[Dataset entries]
____________________

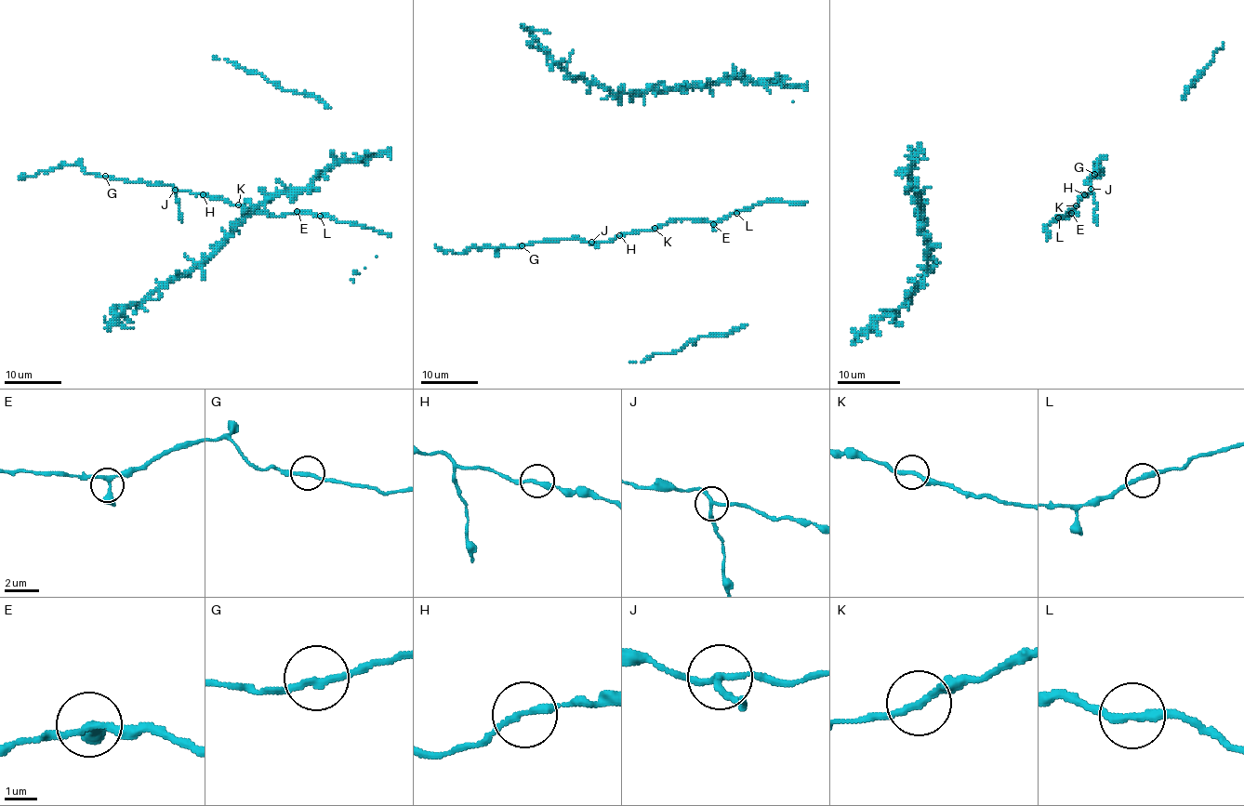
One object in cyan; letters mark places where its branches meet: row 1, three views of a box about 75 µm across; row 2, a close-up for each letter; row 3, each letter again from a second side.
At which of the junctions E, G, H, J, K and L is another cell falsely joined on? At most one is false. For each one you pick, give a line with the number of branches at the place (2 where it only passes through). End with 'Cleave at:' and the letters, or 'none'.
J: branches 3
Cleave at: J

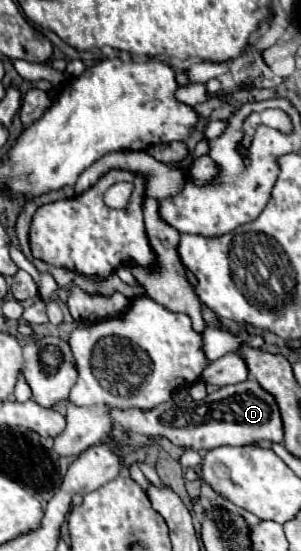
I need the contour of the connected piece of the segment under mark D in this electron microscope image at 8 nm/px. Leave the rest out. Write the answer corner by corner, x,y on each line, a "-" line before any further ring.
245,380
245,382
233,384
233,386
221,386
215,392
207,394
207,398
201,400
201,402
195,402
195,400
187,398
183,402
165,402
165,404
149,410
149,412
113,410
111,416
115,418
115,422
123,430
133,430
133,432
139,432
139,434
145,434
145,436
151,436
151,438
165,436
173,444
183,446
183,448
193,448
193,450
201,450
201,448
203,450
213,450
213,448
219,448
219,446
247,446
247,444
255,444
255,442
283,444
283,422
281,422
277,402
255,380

____________________

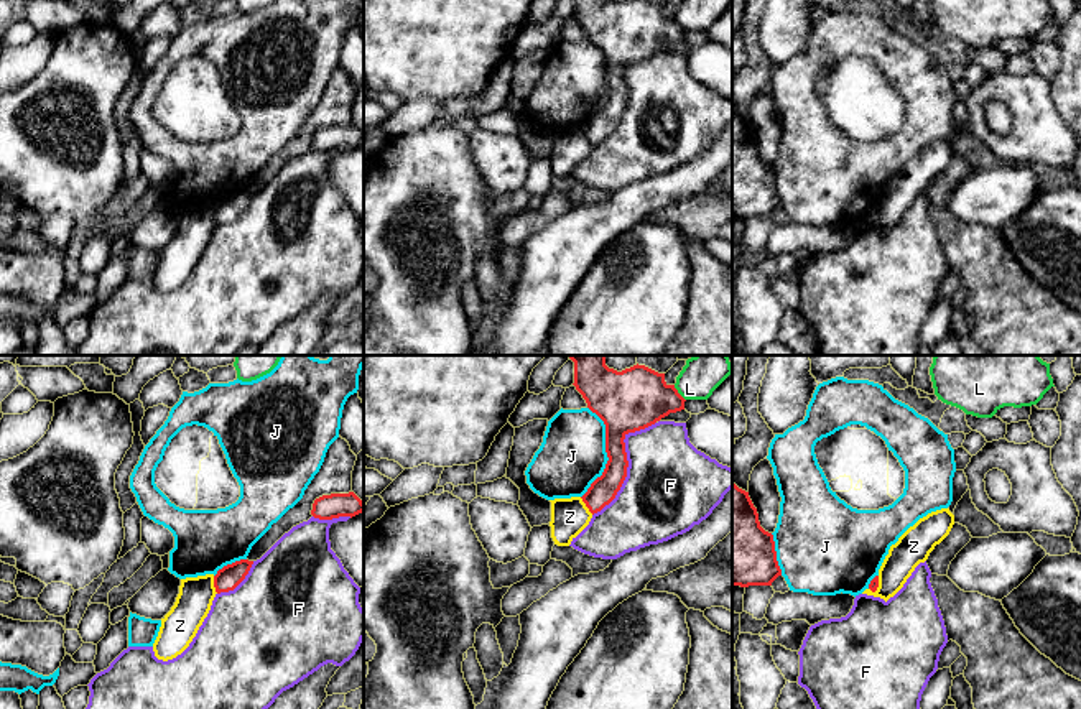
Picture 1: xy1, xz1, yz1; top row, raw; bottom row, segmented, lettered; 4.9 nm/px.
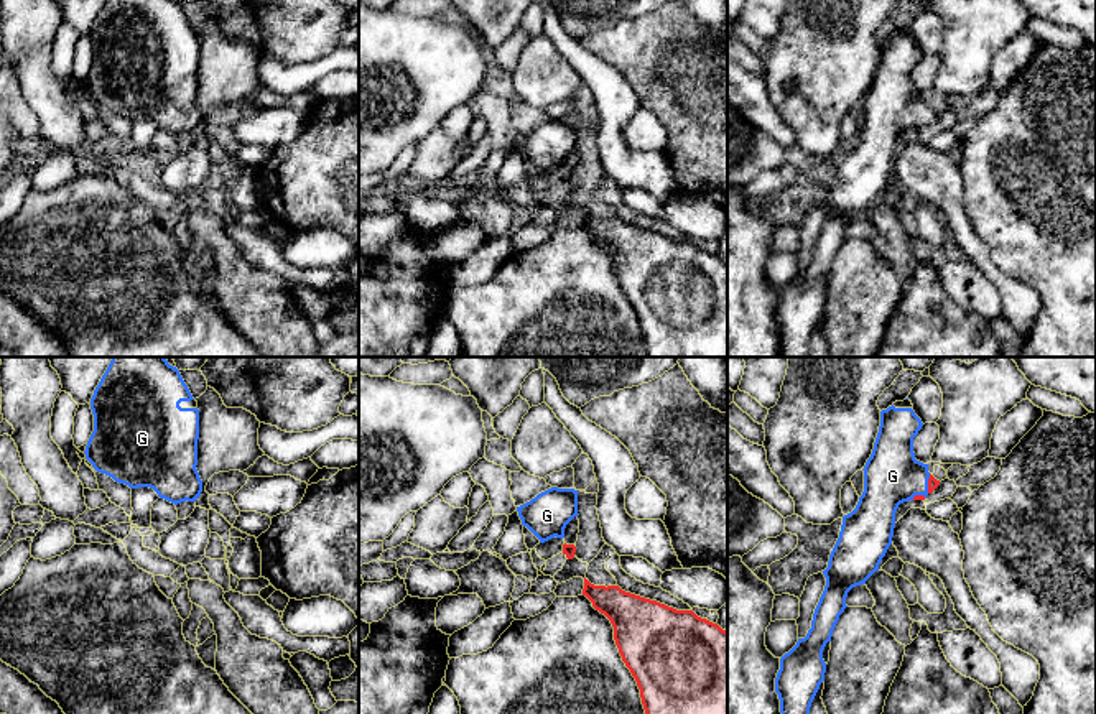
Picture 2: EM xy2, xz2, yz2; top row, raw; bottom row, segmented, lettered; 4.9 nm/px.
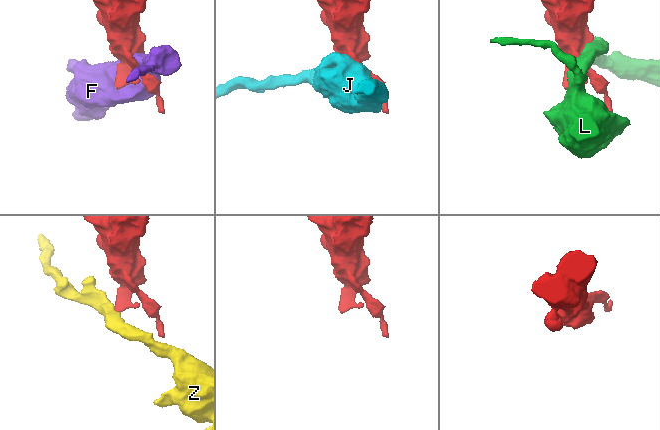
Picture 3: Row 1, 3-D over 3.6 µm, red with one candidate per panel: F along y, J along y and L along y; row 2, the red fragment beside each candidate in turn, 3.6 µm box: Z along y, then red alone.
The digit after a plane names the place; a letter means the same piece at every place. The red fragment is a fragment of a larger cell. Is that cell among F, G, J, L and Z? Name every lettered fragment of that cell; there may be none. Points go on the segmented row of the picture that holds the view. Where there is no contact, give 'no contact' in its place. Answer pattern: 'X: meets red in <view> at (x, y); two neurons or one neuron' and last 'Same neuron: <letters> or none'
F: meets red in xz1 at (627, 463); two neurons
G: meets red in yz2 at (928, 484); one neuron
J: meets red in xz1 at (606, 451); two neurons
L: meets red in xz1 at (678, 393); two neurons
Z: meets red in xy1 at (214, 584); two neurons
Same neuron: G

____________________

Work to complete: Find the lines above that contain "bottom" and give their count, with nothing added.

Solution to the exercise: 2